🤖 AI Summary
Existing continual learning (CL) methods assume consistent training and testing domains, leading to significant performance degradation in domain-generalized continual learning (DGCL)—a challenging setting where models learn sequential single-domain tasks yet must generalize to multiple unseen domains. This paper introduces a novel framework for domain-generalizable continual learning, centered on DoT (Domain-adaptive Transformation), an adaptive domain transformation method. DoT decouples semantic and domain-specific feature representations and achieves cross-domain output alignment via a brain-inspired distributed-plus-hub mechanism. Built upon pretrained foundation models, DoT supports both full-parameter and parameter-efficient fine-tuning and offers plug-and-play integration. Experiments across multiple DGCL benchmarks demonstrate that DoT substantially enhances the cross-domain generalization capability of mainstream CL methods, effectively accumulates transferable knowledge, and achieves strong efficiency–lightweightness trade-offs.
📝 Abstract
To adapt effectively to dynamic real-world environments, intelligent systems must continually acquire new skills while generalizing them to diverse, unseen scenarios.
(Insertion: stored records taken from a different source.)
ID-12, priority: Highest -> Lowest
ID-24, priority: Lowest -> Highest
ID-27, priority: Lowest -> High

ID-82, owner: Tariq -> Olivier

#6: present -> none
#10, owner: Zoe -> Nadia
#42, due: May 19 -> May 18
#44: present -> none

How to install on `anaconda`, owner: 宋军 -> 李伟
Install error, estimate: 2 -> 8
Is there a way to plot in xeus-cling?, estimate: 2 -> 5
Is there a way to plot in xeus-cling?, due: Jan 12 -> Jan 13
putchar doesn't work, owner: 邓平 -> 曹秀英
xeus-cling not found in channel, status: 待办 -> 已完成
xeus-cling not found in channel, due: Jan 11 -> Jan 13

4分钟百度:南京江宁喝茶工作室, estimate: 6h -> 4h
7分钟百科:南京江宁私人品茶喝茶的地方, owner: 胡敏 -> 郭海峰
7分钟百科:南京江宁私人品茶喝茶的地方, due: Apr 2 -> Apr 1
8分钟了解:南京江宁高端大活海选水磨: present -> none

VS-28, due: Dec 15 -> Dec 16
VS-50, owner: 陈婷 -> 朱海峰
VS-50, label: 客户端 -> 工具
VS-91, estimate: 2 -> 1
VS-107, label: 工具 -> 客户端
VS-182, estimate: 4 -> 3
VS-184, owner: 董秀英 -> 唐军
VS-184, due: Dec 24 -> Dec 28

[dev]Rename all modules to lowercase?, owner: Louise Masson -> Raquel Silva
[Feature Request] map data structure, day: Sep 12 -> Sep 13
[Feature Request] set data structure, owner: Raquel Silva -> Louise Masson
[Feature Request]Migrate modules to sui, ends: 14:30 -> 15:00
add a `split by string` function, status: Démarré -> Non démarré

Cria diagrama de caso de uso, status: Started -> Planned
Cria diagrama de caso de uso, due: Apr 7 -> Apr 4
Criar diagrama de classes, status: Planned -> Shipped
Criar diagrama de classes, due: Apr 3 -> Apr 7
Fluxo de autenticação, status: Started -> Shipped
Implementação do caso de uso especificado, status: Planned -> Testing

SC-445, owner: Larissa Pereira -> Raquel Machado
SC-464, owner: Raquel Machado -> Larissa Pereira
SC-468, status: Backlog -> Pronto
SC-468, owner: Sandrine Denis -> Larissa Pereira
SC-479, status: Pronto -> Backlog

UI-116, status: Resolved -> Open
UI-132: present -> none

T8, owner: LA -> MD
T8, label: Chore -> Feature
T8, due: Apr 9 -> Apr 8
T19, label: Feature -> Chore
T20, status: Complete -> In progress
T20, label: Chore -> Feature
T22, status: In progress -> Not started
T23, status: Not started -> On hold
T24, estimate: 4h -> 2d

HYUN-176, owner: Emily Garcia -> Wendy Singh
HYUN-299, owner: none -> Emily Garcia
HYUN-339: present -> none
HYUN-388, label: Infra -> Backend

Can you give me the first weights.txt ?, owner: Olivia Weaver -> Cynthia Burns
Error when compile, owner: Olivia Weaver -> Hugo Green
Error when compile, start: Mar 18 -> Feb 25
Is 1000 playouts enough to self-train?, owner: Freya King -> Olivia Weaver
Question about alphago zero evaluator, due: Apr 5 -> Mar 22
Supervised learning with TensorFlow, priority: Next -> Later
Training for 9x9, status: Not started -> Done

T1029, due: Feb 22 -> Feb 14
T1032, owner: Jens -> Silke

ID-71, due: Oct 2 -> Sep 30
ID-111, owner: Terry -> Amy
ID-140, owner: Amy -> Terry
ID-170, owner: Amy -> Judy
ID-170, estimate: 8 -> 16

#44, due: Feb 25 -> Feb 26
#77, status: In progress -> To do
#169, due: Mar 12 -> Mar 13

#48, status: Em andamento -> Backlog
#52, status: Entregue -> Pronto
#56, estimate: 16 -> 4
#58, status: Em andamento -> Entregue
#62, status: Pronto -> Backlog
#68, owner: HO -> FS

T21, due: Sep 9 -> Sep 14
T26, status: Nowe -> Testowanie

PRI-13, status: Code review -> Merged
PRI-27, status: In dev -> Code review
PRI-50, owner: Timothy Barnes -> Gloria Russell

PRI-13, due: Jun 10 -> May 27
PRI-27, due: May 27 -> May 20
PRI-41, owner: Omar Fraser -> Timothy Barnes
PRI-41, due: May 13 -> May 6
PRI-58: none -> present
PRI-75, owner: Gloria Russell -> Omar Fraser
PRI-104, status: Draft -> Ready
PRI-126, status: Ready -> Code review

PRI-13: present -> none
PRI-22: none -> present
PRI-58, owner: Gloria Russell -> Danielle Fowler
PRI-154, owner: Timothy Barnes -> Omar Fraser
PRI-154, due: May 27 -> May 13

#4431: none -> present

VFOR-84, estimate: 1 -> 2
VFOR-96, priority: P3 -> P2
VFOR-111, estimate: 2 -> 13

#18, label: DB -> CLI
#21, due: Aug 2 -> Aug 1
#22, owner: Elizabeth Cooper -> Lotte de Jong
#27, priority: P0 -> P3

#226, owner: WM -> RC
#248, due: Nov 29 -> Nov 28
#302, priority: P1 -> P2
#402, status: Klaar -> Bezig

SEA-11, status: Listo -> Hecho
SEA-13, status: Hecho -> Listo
Here, we introduce a novel and realistic setting named domain generalizable continual learning (DGCL): a model learns sequential tasks with each involving a single domain, aiming to perform well across all encountered tasks and domains. This setting poses unique challenges in acquiring, retaining, and leveraging both semantic- and domain-relevant information for robust generalization. Although state-of-the-art continual learning (CL) methods have employed pre-trained models (PTMs) to enhance task-specific generalization, they typically assume identical training and testing domains for each task and therefore perform poorly in DGCL. To this end, we propose adaptive Domain Transformation (DoT), an innovative PTMs-based approach tailored to DGCL. Inspired by the distributed-plus-hub theory of the human brain, DoT disentangles semantic- and domain-relevant information in representation learning, and adaptively transforms task representations across various domains for output alignment, ensuring balanced and generalized predictions. DoT serves as a plug-in strategy that greatly facilitates state-of-the-art CL baselines under both full parameter tuning and parameter-efficient tuning paradigms in DGCL, validated by extensive experiments. Also, DoT is shown to accumulate domain-generalizable knowledge from DGCL, and ensure resource efficiency with a lightweight implementation.